Acknowledging this is one thing. Putting it into action is another. I’m a person who believes in grace, forgiveness, and second chances. Those three things can go a long way. But here is where I get hung up: I get stuck on the fact that you can’t erase or alter the past. Some of my friends have been through some insanely awful things. As much as I would like to see them make it through and as much as some of them have in some way, I struggle with the fact that the past will always be there. No matter how many silver linings we find, we can’t change what’s happened. That’s tough. Some might say paralyzing.

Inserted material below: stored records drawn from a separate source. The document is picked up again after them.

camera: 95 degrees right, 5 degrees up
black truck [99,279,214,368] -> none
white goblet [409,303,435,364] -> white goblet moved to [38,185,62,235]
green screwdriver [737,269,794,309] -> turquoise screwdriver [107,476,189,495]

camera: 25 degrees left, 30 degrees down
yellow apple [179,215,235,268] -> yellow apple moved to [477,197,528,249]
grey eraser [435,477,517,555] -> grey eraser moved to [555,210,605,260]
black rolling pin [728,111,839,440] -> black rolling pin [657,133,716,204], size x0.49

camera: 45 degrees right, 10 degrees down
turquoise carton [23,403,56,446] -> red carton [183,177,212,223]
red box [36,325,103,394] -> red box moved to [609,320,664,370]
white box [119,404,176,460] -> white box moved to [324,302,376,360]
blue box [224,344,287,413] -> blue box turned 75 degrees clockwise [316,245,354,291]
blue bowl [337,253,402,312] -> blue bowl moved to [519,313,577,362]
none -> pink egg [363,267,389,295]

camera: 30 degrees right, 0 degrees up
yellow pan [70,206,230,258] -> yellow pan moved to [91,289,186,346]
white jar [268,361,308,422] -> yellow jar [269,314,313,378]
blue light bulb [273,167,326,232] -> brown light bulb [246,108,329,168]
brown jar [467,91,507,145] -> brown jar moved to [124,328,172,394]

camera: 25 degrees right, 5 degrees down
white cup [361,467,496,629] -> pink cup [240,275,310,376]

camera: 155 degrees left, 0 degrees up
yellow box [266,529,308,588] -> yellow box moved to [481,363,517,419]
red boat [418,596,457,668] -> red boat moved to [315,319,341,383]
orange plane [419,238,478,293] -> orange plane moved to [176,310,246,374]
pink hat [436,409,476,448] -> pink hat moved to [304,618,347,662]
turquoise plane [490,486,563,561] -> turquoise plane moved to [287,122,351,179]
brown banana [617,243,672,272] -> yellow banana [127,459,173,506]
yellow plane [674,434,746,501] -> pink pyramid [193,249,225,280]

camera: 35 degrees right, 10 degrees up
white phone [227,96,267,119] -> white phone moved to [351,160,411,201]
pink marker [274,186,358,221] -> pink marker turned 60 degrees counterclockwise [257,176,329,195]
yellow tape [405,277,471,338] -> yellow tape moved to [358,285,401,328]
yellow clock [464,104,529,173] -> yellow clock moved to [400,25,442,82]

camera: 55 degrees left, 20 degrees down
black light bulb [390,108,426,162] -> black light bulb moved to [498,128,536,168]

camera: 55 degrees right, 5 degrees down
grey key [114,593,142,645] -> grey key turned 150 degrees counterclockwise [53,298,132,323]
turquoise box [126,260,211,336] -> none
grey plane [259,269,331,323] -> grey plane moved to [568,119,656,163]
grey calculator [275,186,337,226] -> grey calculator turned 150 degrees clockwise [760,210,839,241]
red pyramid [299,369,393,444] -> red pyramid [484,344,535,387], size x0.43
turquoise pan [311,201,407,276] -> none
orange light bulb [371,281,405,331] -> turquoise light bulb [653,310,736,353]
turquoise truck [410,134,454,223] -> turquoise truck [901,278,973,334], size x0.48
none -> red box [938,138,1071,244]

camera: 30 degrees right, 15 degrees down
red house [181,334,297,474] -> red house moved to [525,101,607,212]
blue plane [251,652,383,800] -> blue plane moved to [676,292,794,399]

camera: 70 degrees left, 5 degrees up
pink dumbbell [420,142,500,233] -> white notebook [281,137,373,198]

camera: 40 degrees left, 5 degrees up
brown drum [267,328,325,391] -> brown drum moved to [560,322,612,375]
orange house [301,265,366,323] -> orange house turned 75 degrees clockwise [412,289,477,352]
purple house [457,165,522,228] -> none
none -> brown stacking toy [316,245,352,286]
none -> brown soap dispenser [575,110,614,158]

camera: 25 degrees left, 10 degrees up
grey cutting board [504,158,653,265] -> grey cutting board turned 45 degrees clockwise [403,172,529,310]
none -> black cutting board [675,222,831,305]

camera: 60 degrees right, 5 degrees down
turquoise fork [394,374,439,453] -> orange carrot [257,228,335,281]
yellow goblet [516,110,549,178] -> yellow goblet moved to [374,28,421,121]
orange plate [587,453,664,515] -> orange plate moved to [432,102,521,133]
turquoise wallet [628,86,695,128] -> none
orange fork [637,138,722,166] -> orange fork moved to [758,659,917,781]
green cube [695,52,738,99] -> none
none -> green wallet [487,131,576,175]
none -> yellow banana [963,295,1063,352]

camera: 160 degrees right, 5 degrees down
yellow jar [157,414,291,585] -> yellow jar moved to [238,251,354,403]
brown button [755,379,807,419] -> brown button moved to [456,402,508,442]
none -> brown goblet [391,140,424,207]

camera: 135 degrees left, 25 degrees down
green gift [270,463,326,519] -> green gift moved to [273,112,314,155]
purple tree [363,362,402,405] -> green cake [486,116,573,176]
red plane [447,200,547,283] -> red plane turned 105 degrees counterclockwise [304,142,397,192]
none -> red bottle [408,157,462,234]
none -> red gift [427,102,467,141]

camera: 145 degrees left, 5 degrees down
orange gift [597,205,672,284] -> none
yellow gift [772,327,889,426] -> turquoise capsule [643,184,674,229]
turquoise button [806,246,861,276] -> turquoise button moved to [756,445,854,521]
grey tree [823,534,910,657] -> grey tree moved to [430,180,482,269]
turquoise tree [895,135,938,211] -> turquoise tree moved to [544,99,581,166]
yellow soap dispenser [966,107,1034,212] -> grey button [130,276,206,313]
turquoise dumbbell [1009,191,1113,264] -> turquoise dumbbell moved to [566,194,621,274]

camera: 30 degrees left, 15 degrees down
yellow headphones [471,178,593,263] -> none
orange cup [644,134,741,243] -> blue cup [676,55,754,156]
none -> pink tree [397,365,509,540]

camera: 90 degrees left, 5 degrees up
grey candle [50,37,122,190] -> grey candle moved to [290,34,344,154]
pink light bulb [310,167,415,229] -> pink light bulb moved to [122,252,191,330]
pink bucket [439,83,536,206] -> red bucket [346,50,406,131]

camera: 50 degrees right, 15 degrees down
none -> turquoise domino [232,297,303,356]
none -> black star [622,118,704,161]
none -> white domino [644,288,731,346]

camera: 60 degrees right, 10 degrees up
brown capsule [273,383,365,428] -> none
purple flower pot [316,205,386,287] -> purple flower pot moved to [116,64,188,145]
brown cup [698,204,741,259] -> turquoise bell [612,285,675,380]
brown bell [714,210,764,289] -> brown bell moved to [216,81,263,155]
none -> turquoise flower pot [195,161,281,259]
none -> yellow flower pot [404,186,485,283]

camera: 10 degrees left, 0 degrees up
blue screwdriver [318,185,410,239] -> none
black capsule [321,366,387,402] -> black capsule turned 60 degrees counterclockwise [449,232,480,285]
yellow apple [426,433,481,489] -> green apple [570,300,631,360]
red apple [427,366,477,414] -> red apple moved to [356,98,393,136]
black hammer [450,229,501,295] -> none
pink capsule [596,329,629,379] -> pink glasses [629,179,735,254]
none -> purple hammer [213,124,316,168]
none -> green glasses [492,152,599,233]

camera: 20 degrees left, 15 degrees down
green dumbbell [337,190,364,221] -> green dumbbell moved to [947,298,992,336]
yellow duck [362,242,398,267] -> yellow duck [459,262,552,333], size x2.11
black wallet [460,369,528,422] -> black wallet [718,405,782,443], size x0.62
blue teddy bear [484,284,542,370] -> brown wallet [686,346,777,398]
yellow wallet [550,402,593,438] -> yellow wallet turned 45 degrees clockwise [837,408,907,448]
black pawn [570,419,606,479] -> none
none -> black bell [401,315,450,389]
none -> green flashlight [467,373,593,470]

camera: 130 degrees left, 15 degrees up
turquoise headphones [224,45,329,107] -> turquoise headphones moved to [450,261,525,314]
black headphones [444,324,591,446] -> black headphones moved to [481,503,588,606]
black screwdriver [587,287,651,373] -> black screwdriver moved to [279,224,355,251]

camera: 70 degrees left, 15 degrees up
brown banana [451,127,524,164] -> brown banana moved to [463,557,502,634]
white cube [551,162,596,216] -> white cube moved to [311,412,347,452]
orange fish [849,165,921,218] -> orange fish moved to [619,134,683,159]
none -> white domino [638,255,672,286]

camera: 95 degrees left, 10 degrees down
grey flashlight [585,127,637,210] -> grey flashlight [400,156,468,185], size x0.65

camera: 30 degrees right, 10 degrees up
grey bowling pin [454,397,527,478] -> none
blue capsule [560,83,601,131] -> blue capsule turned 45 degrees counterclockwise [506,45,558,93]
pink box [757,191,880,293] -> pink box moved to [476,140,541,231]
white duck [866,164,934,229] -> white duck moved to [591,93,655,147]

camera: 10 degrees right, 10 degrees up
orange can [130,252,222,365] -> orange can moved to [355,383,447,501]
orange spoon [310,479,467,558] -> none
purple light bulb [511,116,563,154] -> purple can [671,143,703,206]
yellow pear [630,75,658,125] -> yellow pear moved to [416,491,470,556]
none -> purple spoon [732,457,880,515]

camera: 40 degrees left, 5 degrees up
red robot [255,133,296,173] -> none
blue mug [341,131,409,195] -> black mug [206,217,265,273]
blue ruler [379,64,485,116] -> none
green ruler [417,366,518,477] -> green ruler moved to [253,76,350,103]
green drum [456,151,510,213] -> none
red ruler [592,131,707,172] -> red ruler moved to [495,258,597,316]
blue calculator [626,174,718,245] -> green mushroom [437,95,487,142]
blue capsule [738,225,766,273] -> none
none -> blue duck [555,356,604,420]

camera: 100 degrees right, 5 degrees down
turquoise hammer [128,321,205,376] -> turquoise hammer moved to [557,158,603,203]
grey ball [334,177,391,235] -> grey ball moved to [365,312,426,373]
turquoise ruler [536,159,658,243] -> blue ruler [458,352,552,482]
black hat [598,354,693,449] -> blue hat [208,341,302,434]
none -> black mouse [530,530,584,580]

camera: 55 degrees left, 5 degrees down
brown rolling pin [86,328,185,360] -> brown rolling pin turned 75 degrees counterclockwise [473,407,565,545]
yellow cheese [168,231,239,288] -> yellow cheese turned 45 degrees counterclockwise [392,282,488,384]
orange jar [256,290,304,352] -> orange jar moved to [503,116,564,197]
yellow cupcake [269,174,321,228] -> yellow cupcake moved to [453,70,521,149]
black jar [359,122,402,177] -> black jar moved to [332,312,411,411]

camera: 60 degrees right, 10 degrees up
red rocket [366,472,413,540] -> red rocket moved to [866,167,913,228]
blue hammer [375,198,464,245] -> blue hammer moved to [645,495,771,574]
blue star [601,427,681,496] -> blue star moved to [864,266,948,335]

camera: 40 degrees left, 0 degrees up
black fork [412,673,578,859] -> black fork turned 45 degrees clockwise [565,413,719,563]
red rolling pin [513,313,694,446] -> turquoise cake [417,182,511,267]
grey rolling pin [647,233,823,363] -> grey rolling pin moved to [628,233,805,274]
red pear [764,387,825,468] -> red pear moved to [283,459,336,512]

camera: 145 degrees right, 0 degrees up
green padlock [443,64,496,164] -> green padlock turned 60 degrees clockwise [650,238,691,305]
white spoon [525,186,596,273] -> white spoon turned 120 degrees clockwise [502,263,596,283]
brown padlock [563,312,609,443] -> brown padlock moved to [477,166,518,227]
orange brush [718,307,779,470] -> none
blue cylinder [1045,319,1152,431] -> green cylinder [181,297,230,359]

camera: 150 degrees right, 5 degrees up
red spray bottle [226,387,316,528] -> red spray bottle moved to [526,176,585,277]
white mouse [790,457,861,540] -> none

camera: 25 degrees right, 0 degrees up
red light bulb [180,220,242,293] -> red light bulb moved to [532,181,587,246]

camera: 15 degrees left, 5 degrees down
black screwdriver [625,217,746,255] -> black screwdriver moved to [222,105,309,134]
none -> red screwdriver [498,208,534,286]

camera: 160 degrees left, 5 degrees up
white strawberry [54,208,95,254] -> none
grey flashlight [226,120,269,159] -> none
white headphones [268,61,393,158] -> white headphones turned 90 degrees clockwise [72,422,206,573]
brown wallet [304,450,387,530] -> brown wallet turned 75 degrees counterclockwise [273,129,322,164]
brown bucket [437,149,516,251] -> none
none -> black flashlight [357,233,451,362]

But that’s it! That’s what I realized on my run tonight while scrambling off the side of Mary’s Mountain in the dark. I realized that our response to hard things can be like those times when your body goes into panic mode and starts to lock up. It doesn’t happen to me all the time, but every now and then when I am navigating technical terrain (think cliffs, rock scrambles, and sketchy ridgelines), my body starts to panic. In a matter of seconds it can go from feeling calm and collected to extremely uneasy. Mentally, I sense fear and panic. Physically, I feel like a fainting goat on the verge of locking up. (Those goats must be so stressed!) And yet, I know that if I allow the fear to rule me, I won’t get anywhere. I’ll be stuck up on the side of that rock forever (or at least until I get too tired and fall off). So, I do what I have to. I fight off the panic, focus on my next move, and clear the obstacle.
In life, this is what’s hard. It’s hard to focus on the next move, to overcome the panic, to wake up day after day and reach for the next hold. And yet, unless we wish to stay frozen on the ridgeline, reaching for that next hold is exactly what we must do. It’s like that day on the incline. My head was anything but clear when I got on those stairs, but each step was a way to move on. Sure, it didn’t fix everything, but it provided a release, and now, thanks to the book Visiting Tom and my off-trail adventures, it also serves as a reminder that we need to keep moving. We don’t have to have all the answers. We don’t (and cannot) erase the past. We can’t stop bad things from happening. Hard moments will always be part of life. Some of those moments will feel like more than we can handle. But no matter how hard, we can’t wallow. We can’t stop. We can’t freeze. We have to keep moving. We have to keep living. We have to keep giving and sometimes taking–because we all need some help now and then.
Call for Comments (from Meghan)
- Do you ever have mental anguish over the perpetual give-and-take aspects of life? How do you come to peace with this?
- Taking Zach’s thoughts a bit further, do you ever use the strength you find through running to get through some of the rougher parts of life? Do you see any parallels in how you cope with the hardest parts of both life and running?